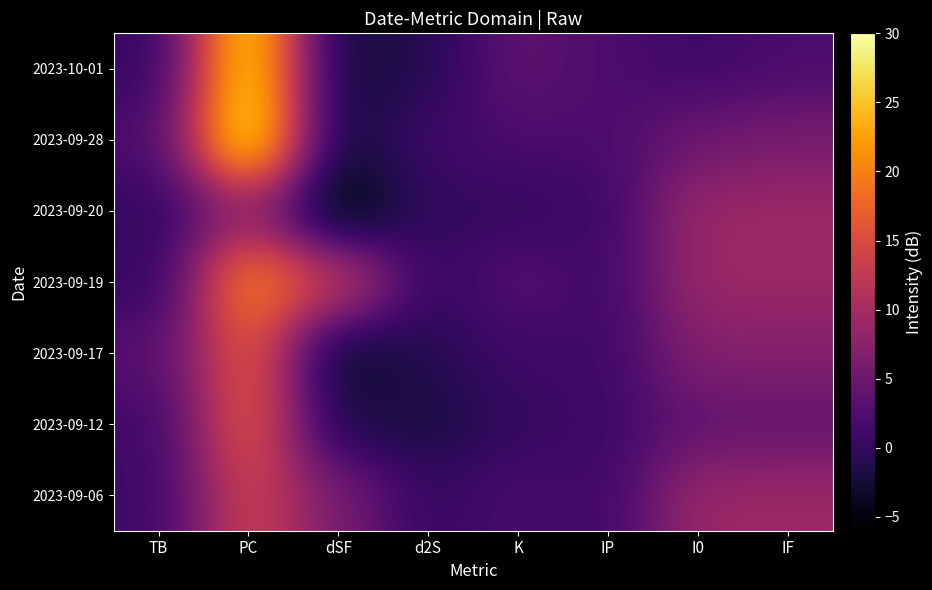

At which category is the sum across all series the highest?

PC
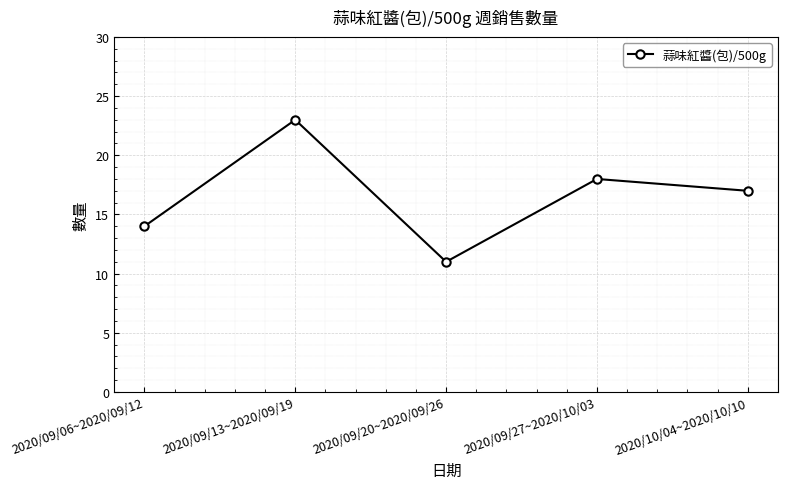

List the labels in order of value, largest first.

2020/09/13~2020/09/19, 2020/09/27~2020/10/03, 2020/10/04~2020/10/10, 2020/09/06~2020/09/12, 2020/09/20~2020/09/26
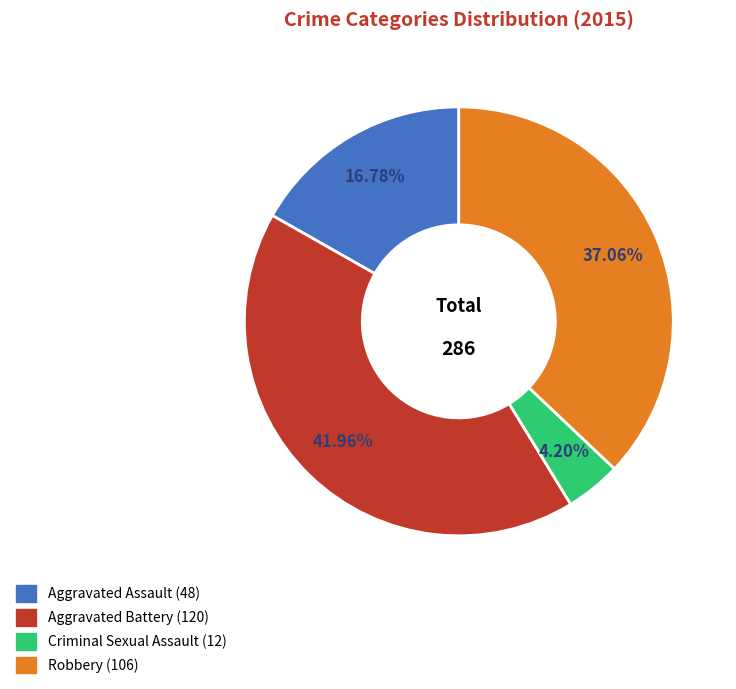

To the nearest percent, what is the average slice percentage?

25%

• _Problem to solve_:
Extract from the rows above every line that contains the word "order", copying each one without change.

• _Response_:
List the labels in order of value, largest first.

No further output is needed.